■ Required work:
For each line of the listing that contains "plain", make a copy and return it.

■ Dataset records:
=== Section Start ===
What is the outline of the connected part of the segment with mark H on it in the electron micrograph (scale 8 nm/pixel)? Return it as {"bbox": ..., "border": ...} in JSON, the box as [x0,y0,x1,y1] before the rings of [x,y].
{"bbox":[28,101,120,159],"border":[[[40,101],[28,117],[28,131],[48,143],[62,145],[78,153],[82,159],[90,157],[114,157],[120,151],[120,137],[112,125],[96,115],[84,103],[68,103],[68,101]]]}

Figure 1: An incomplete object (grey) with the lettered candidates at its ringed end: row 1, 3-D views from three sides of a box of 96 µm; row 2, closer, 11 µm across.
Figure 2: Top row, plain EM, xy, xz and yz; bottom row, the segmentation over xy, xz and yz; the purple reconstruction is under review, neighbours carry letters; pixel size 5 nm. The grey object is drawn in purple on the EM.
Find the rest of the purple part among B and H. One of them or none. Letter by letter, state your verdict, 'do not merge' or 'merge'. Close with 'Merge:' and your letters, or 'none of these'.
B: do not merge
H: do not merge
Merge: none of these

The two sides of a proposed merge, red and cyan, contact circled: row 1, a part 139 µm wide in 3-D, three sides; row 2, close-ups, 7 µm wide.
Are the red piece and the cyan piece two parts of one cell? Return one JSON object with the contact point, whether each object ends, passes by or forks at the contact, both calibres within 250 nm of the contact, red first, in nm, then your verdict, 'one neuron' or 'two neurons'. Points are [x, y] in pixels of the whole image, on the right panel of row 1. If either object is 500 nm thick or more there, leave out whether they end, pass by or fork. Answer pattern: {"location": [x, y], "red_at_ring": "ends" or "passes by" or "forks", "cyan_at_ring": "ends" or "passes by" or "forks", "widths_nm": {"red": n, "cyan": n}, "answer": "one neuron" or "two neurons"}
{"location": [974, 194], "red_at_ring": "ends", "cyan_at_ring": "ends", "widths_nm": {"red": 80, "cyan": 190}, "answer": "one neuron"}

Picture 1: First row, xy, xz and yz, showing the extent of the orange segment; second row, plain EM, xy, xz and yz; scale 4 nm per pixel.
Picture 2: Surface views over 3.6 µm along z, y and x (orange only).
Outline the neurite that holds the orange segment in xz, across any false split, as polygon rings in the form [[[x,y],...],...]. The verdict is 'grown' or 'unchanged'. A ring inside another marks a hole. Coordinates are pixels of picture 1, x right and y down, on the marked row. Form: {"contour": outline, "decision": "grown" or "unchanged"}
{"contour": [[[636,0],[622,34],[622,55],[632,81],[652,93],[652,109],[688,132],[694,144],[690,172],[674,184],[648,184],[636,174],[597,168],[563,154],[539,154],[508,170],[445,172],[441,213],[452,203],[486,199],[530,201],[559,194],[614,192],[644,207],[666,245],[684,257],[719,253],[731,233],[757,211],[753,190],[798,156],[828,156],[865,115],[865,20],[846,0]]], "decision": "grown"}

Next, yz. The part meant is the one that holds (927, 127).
=== Section End ===
■ Answer box:
Figure 2: Top row, plain EM, xy, xz and yz; bottom row, the segmentation over xy, xz and yz; the purple reconstruction is under review, neighbours carry letters; pixel size 5 nm. The grey object is drawn in purple on the EM.
Picture 1: First row, xy, xz and yz, showing the extent of the orange segment; second row, plain EM, xy, xz and yz; scale 4 nm per pixel.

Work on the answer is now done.